The interim decision also states that the Board will not be bound by its decision if parties fail to submit their settlement letter within the period determined by the Board.
If parties to the settlement accept the interim decision, they must submit a settlement letter signed by their authorized representative, which includes their explicit statement:
a. admitting the nature and scope of the violation,
b. accepting the administrative monetary fine and the reduction to be applied as a result of the settlement,
c. declaring that they were adequately informed about the alleged violations, and that they had been provided with the opportunity to respond to the allegations,
d. an assurance that they will not file a lawsuit regarding the administrative monetary fine or other issues agreed in the settlement letter.
As per Article 8 (4) of the Regulation, a duly submitted settlement letter cannot be withdrawn. In the event of missing information, the Board will grant the submitting party a period of seven days to address the issues. Failure to do so within the time period will result in the Board terminating the settlement process and proceeding with an investigation.
The Regulation also states that the parties applying for settlement can also apply for leniency in the scope of the Active Cooperation Regulation. When calculating the overall reduction to the administrative monetary fine, the reduction rates in the scope of the Active Cooperation Regulation and the settlement procedure are combined and applied together. However, as per Article 10 of the Regulation, the Board does not accept parties’ applications made in the scope of Active Cooperation Regulation once they have submitted the settlement letter.

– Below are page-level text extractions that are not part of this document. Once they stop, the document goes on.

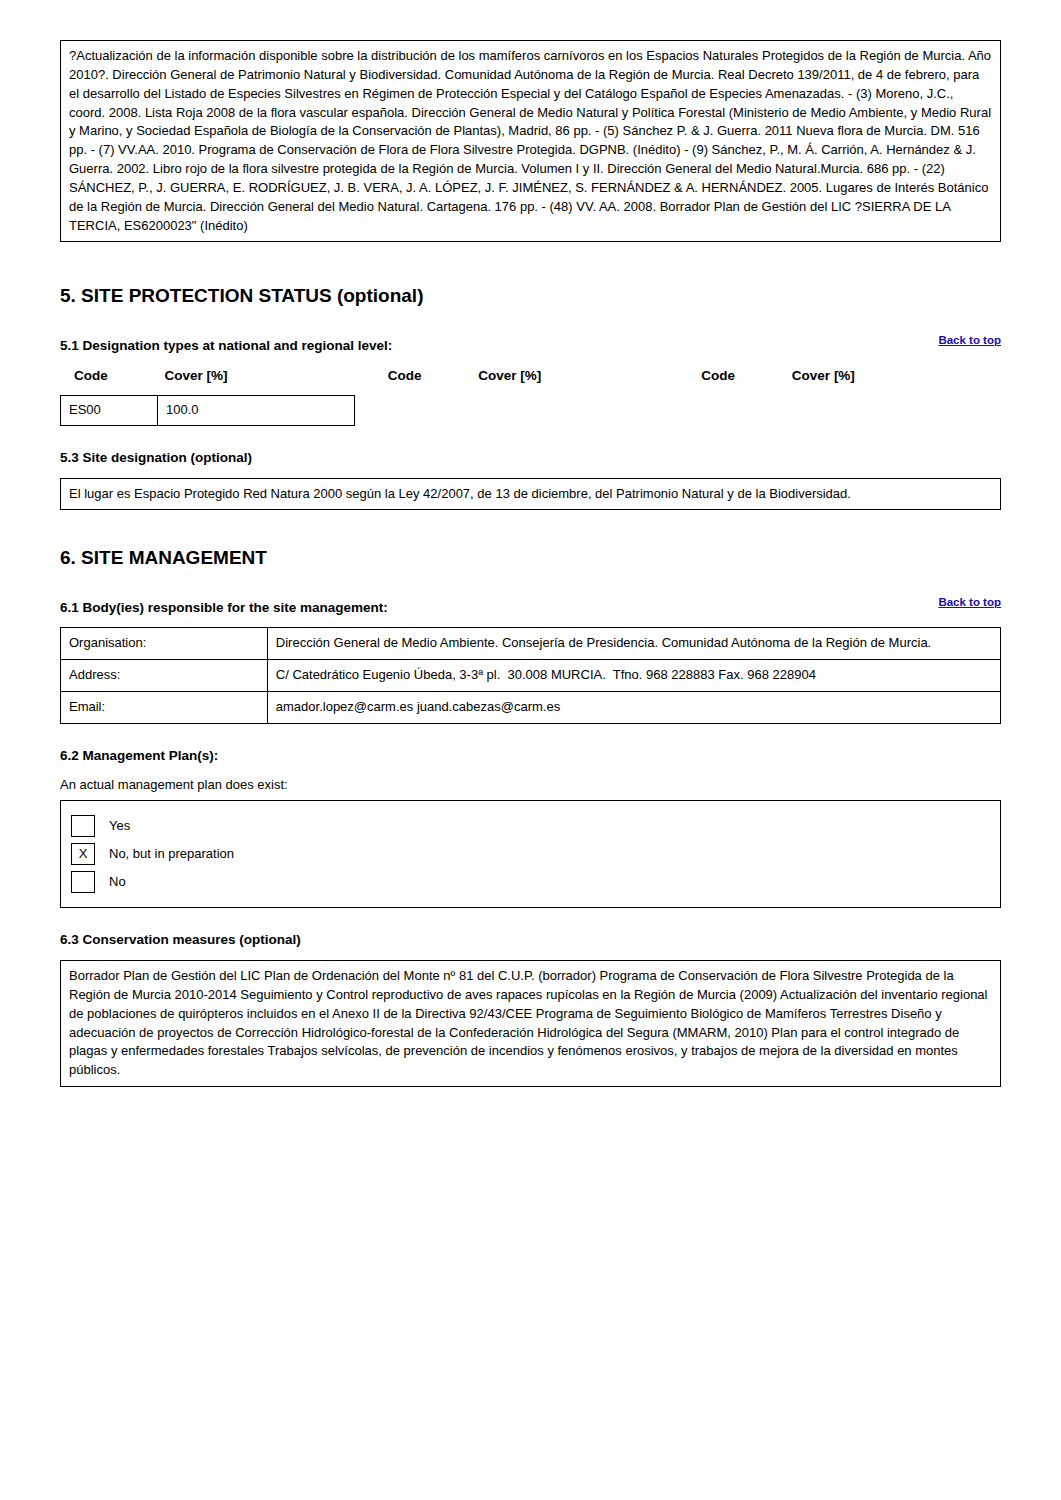?Actualización de la información disponible sobre la distribución de los mamíferos carnívoros en los Espacios Naturales Protegidos de la Región de Murcia. Año 2010?. Dirección General de Patrimonio Natural y Biodiversidad. Comunidad Autónoma de la Región de Murcia. Real Decreto 139/2011, de 4 de febrero, para el desarrollo del Listado de Especies Silvestres en Régimen de Protección Especial y del Catálogo Español de Especies Amenazadas. - (3) Moreno, J.C., coord. 2008. Lista Roja 2008 de la flora vascular española. Dirección General de Medio Natural y Política Forestal (Ministerio de Medio Ambiente, y Medio Rural y Marino, y Sociedad Española de Biología de la Conservación de Plantas), Madrid, 86 pp. - (5) Sánchez P. & J. Guerra. 2011 Nueva flora de Murcia. DM. 516 pp. - (7) VV.AA. 2010. Programa de Conservación de Flora de Flora Silvestre Protegida. DGPNB. (Inédito) - (9) Sánchez, P., M. Á. Carrión, A. Hernández & J. Guerra. 2002. Libro rojo de la flora silvestre protegida de la Región de Murcia. Volumen I y II. Dirección General del Medio Natural.Murcia. 686 pp. - (22) SÁNCHEZ, P., J. GUERRA, E. RODRÍGUEZ, J. B. VERA, J. A. LÓPEZ, J. F. JIMÉNEZ, S. FERNÁNDEZ & A. HERNÁNDEZ. 2005. Lugares de Interés Botánico de la Región de Murcia. Dirección General del Medio Natural. Cartagena. 176 pp. - (48) VV. AA. 2008. Borrador Plan de Gestión del LIC ?SIERRA DE LA TERCIA, ES6200023" (Inédito)
5. SITE PROTECTION STATUS (optional)
Back to top
5.1 Designation types at national and regional level:
| Code | Cover [%] | Code | Cover [%] | Code | Cover [%] |
| --- | --- | --- | --- | --- | --- |
| ES00 | 100.0 |
5.3 Site designation (optional)
El lugar es Espacio Protegido Red Natura 2000 según la Ley 42/2007, de 13 de diciembre, del Patrimonio Natural y de la Biodiversidad.
6. SITE MANAGEMENT
Back to top
6.1 Body(ies) responsible for the site management:
| Organisation: | Dirección General de Medio Ambiente. Consejería de Presidencia. Comunidad Autónoma de la Región de Murcia. |
| Address: | C/ Catedrático Eugenio Úbeda, 3-3ª pl. 30.008 MURCIA. Tfno. 968 228883 Fax. 968 228904 |
| Email: | amador.lopez@carm.es juand.cabezas@carm.es |
6.2 Management Plan(s):
An actual management plan does exist:
Yes
XNo, but in preparation
No
6.3 Conservation measures (optional)
Borrador Plan de Gestión del LIC Plan de Ordenación del Monte nº 81 del C.U.P. (borrador) Programa de Conservación de Flora Silvestre Protegida de la Región de Murcia 2010-2014 Seguimiento y Control reproductivo de aves rapaces rupícolas en la Región de Murcia (2009) Actualización del inventario regional de poblaciones de quirópteros incluidos en el Anexo II de la Directiva 92/43/CEE Programa de Seguimiento Biológico de Mamíferos Terrestres Diseño y adecuación de proyectos de Corrección Hidrológico-forestal de la Confederación Hidrológica del Segura (MMARM, 2010) Plan para el control integrado de plagas y enfermedades forestales Trabajos selvícolas, de prevención de incendios y fenómenos erosivos, y trabajos de mejora de la diversidad en montes públicos.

Within 15 days of the Authority’s acceptance of the settlement letter, the investigation is concluded for the relevant party with a final settlement decision stating the violation and the administrative fine. The settlement decision includes:
a. the context of the alleged violations,
b. the nature and scope of the violations,
c. evidence that provides the basis for the violations,
d. reduction rate applied and the administrative monetary fine imposed as a result of the settlement,
e. and the parties’ admission of the existence of the violation and the administrative monetary fine.
Due to the fact that settlement proceeds separately for each party, if an investigation is still active against at least one party, then the final settlement decision will not be notified until the conclusion of the investigation.
4. Results of the Settlement
As per Article 4 (4) of the Regulation, as a result of a settlement, the Board may reduce an administrative monetary fine through determining a reduction rate between 10% and 25%.
If an investigation is terminated by reaching a settlement, the settling parties are not entitled to file a lawsuit for the administrative fines imposed or any other issues stipulated in the settlement letter.
The Regulation states that the parties to a settlement process must show due respect to the confidentiality of the settlement negotiations, and any information and document they obtain in the scope of the process until the end of the final settlement decision. If the parties of the settlement violate their liability of confidentiality, even if such a violation is revealed after the Board’s final settlement decision, the Board is entitled to withdraw its final settlement decision and initiate a new investigation.
The Regulation is of critical importance to undertakings as it enables them to understand the application of the settlement procedure. It is expected that undertakings will benefit from this mechanism through lower administrative fines and shorter investigations. The Regulation is also an important step in the alignment of Turkish competition regulations with EU competition law.